--- Start of Record excerpts ---

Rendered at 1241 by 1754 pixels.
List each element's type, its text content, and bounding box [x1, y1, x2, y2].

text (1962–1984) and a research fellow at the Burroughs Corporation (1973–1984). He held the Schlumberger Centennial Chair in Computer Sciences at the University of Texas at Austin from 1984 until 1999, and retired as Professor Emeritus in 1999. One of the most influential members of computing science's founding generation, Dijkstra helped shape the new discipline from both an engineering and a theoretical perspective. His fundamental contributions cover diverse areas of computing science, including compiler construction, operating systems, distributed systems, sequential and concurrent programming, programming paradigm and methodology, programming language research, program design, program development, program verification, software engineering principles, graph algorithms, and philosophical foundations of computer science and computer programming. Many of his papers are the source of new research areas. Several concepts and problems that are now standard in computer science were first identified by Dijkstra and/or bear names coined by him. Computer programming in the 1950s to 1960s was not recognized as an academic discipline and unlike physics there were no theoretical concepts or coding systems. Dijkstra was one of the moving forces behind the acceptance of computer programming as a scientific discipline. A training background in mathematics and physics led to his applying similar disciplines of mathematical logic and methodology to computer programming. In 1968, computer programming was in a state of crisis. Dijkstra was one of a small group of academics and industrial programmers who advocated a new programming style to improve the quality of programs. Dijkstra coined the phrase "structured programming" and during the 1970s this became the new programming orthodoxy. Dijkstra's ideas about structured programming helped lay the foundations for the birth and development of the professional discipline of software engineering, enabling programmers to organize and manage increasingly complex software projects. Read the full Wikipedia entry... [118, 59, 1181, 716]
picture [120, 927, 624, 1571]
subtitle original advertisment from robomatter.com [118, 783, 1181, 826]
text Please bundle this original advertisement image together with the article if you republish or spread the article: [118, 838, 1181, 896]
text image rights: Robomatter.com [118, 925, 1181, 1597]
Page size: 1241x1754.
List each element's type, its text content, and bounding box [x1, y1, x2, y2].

--- End of Record excerpts ---

Reproduce the item above word for word, keeping every line in its original order.

Rendered at 1241 by 1754 pixels.
List each element's type, its text content, and bounding box [x1, y1, x2, y2].

text (1962–1984) and a research fellow at the Burroughs Corporation (1973–1984). He held the Schlumberger Centennial Chair in Computer Sciences at the University of Texas at Austin from 1984 until 1999, and retired as Professor Emeritus in 1999. One of the most influential members of computing science's founding generation, Dijkstra helped shape the new discipline from both an engineering and a theoretical perspective. His fundamental contributions cover diverse areas of computing science, including compiler construction, operating systems, distributed systems, sequential and concurrent programming, programming paradigm and methodology, programming language research, program design, program development, program verification, software engineering principles, graph algorithms, and philosophical foundations of computer science and computer programming. Many of his papers are the source of new research areas. Several concepts and problems that are now standard in computer science were first identified by Dijkstra and/or bear names coined by him. Computer programming in the 1950s to 1960s was not recognized as an academic discipline and unlike physics there were no theoretical concepts or coding systems. Dijkstra was one of the moving forces behind the acceptance of computer programming as a scientific discipline. A training background in mathematics and physics led to his applying similar disciplines of mathematical logic and methodology to computer programming. In 1968, computer programming was in a state of crisis. Dijkstra was one of a small group of academics and industrial programmers who advocated a new programming style to improve the quality of programs. Dijkstra coined the phrase "structured programming" and during the 1970s this became the new programming orthodoxy. Dijkstra's ideas about structured programming helped lay the foundations for the birth and development of the professional discipline of software engineering, enabling programmers to organize and manage increasingly complex software projects. Read the full Wikipedia entry... [118, 59, 1181, 716]
picture [120, 927, 624, 1571]
subtitle original advertisment from robomatter.com [118, 783, 1181, 826]
text Please bundle this original advertisement image together with the article if you republish or spread the article: [118, 838, 1181, 896]
text image rights: Robomatter.com [118, 925, 1181, 1597]
Page size: 1241x1754.
List each element's type, its text content, and bounding box [x1, y1, x2, y2].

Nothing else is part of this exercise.